How to complete this task: Rewrite the lines below with "Decimals" changed to "Precision" and everything else kept the same. Leave the pictures out of your answer.

Supplied data Start Marker

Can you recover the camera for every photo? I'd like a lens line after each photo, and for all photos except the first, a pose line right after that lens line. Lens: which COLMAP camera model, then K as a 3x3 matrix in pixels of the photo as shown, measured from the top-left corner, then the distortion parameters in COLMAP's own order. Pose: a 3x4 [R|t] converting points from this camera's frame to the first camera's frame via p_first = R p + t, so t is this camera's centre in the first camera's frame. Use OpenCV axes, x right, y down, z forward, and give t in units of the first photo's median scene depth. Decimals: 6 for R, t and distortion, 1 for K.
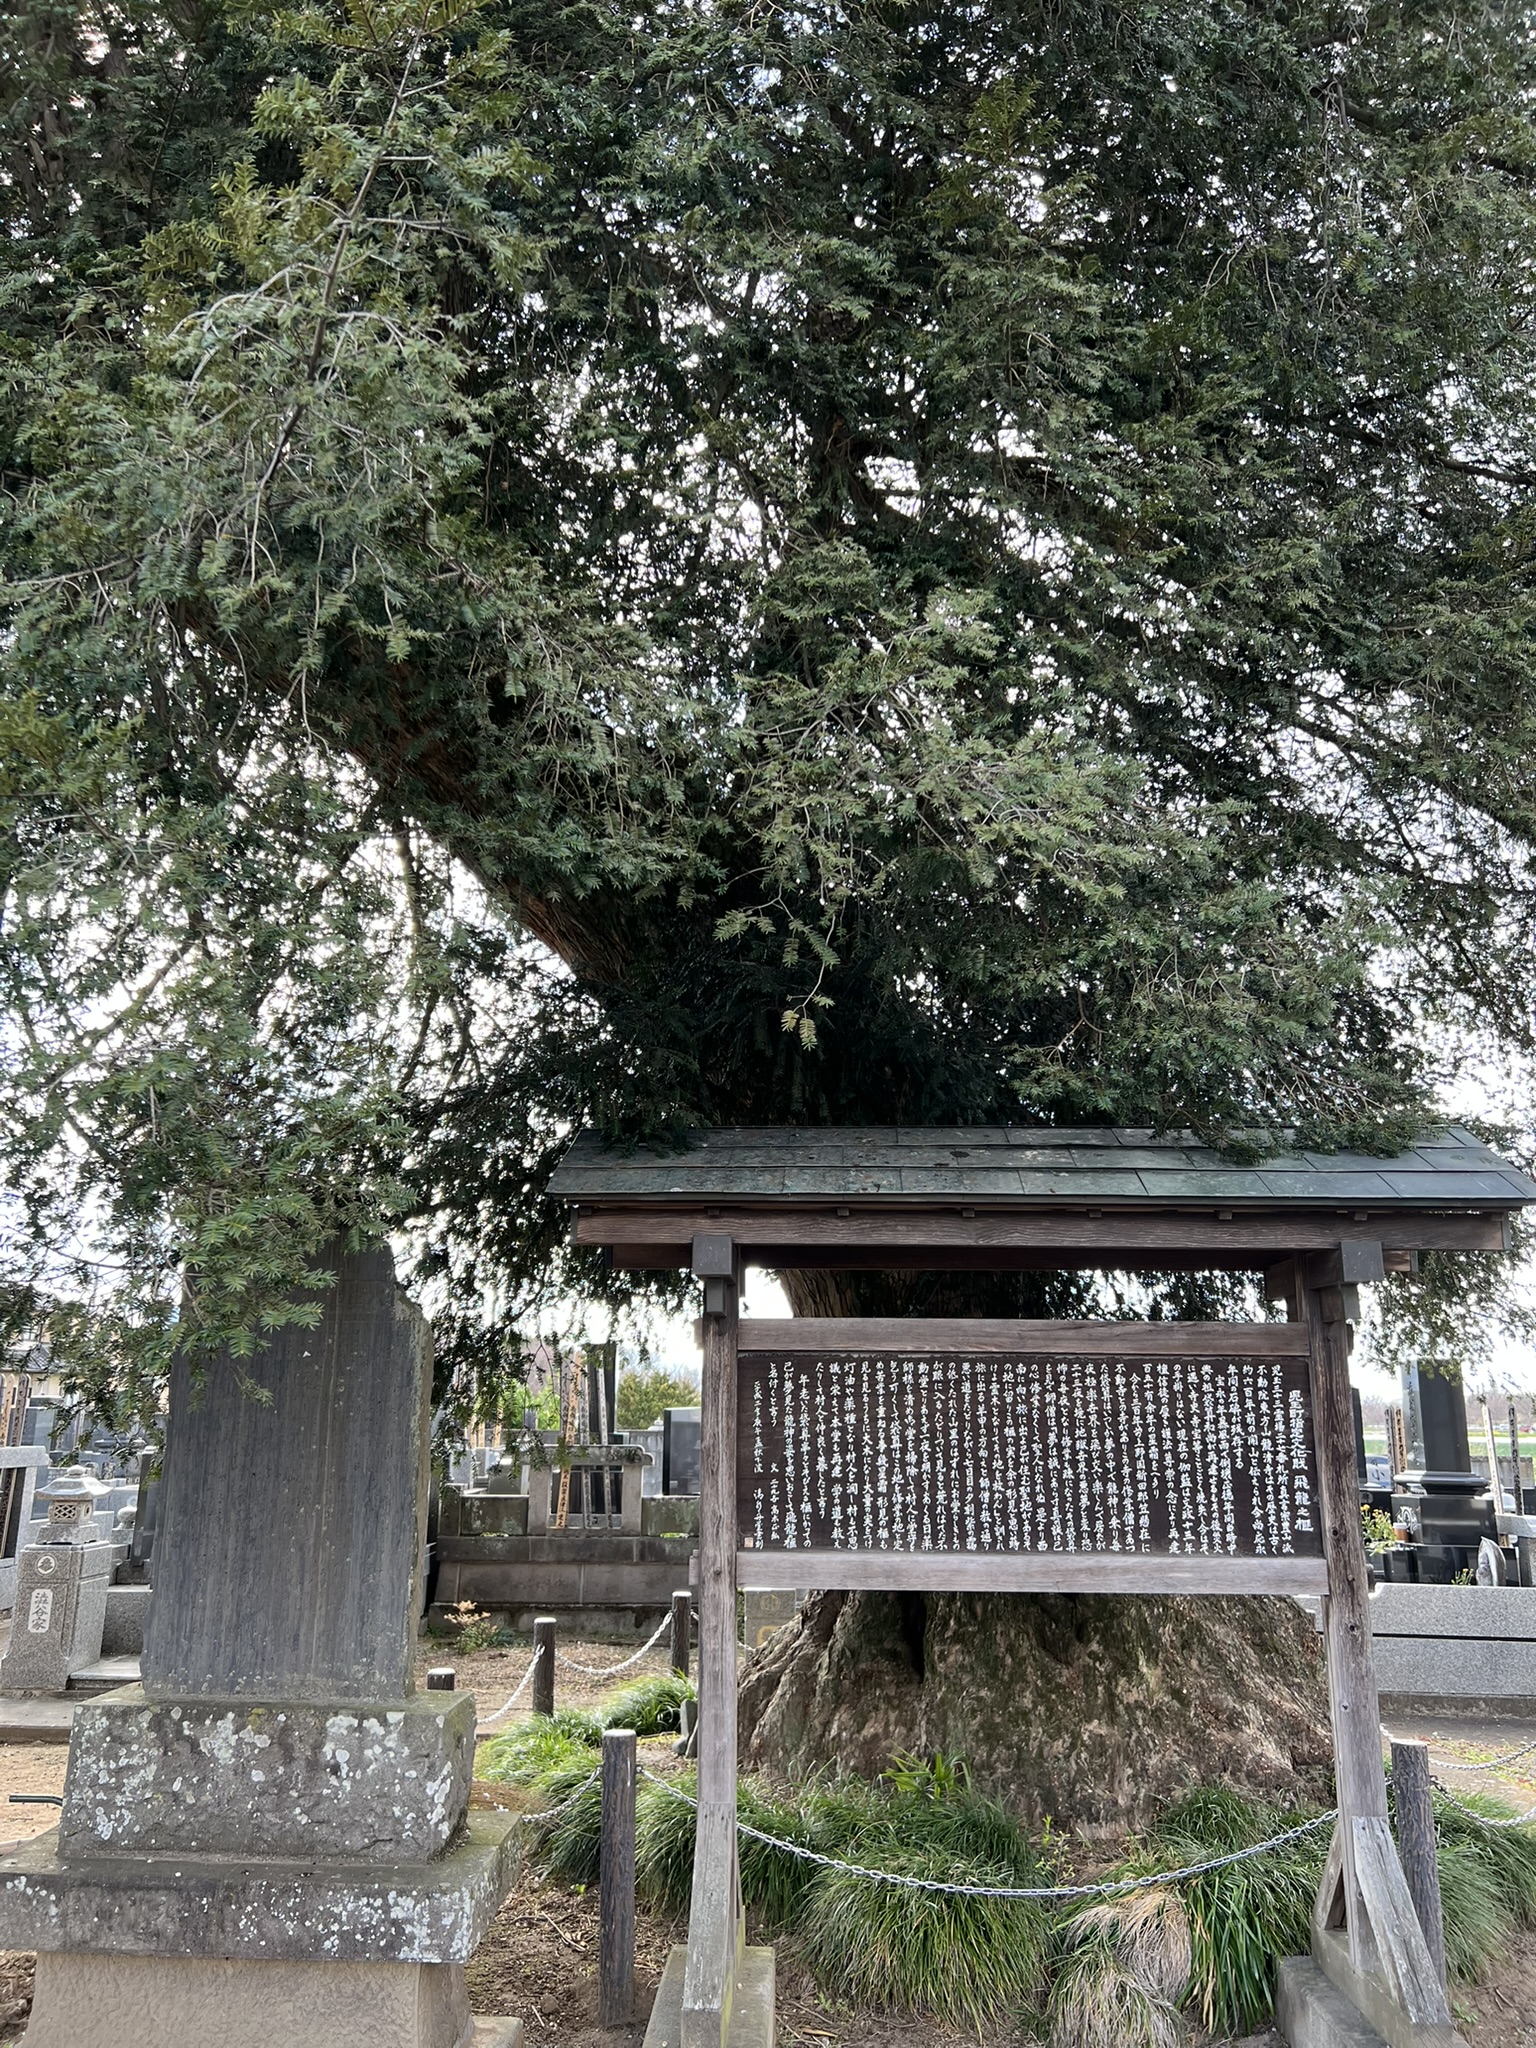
lens RADIAL K [[1540.9, 0, 748.5], [0, 1540.9, 1010.1], [0, 0, 1]] dist [0.024571, -0.042338]
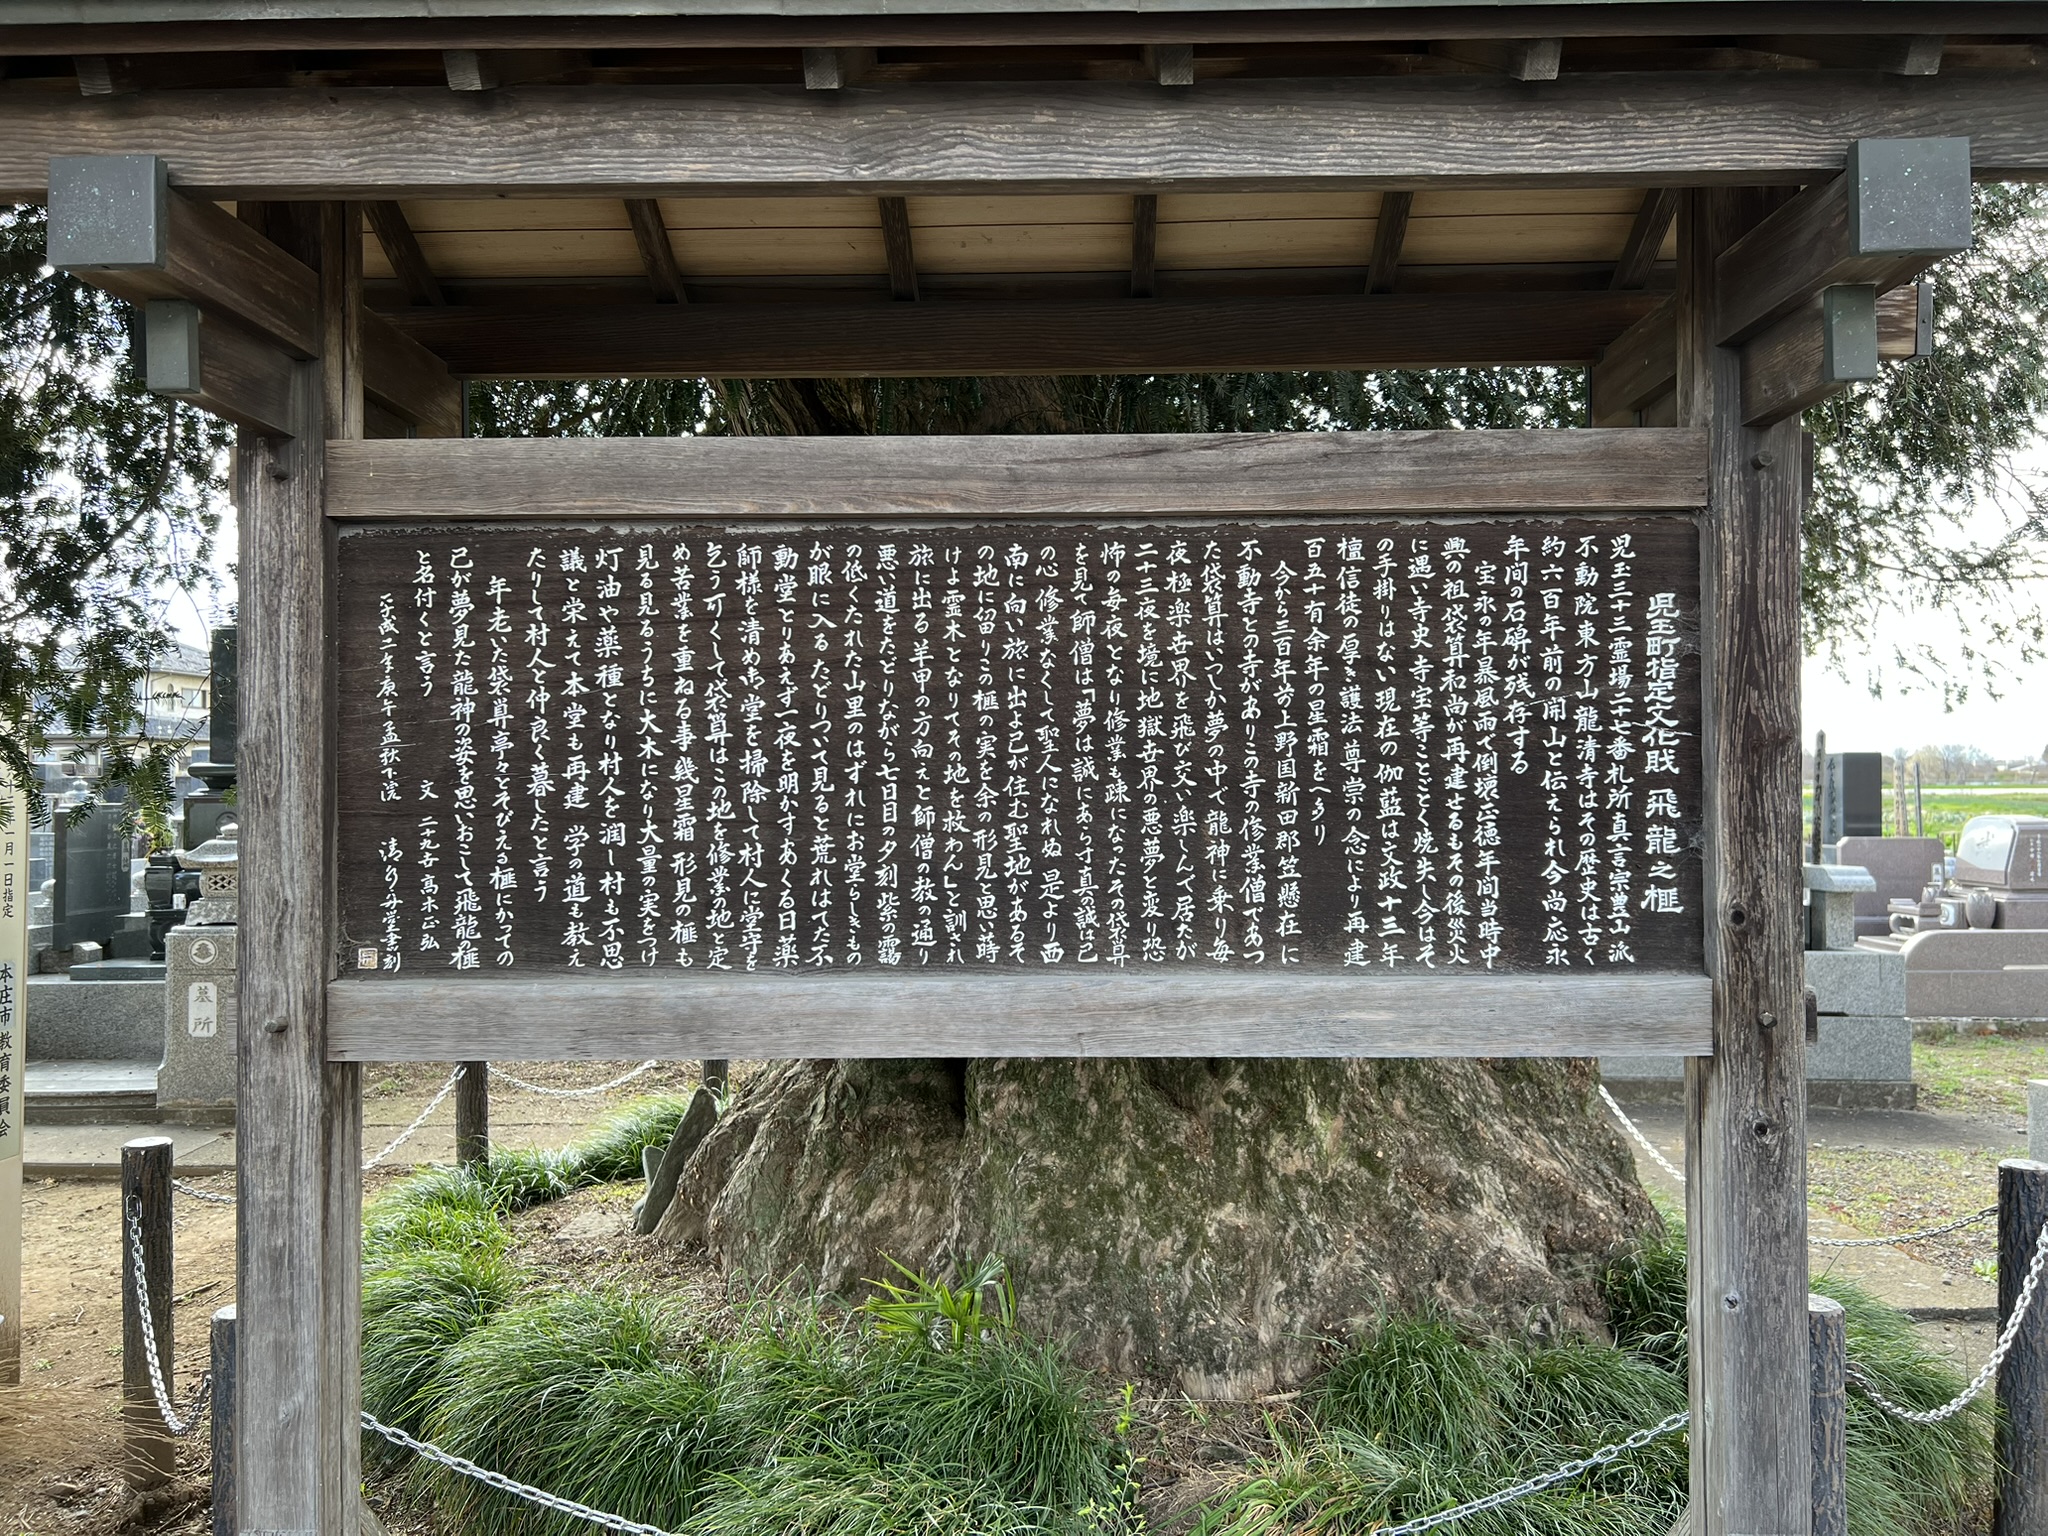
lens RADIAL K [[1540.9, 0, 1027.2], [0, 1540.9, 762.6], [0, 0, 1]] dist [0.024571, -0.042338]
pose [[0.999678, -0.012837, 0.021875, 0.171777], [0.007201, 0.970613, 0.240537, 0.188331], [-0.024320, -0.240302, 0.970393, 0.586148]]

Supplied data End Marker

Solution to the exercise:
Can you recover the camera for every photo? I'd like a lens line after each photo, and for all photos except the first, a pose line right after that lens line. Lens: which COLMAP camera model, then K as a 3x3 matrix in pixels of the photo as shown, measured from the top-left corner, then the distortion parameters in COLMAP's own order. Pose: a 3x4 [R|t] converting points from this camera's frame to the first camera's frame via p_first = R p + t, so t is this camera's centre in the first camera's frame. Use OpenCV axes, x right, y down, z forward, and give t in units of the first photo's median scene depth. Precision: 6 for R, t and distortion, 1 for K.
lens RADIAL K [[1540.9, 0, 748.5], [0, 1540.9, 1010.1], [0, 0, 1]] dist [0.024571, -0.042338]
lens RADIAL K [[1540.9, 0, 1027.2], [0, 1540.9, 762.6], [0, 0, 1]] dist [0.024571, -0.042338]
pose [[0.999678, -0.012837, 0.021875, 0.171777], [0.007201, 0.970613, 0.240537, 0.188331], [-0.024320, -0.240302, 0.970393, 0.586148]]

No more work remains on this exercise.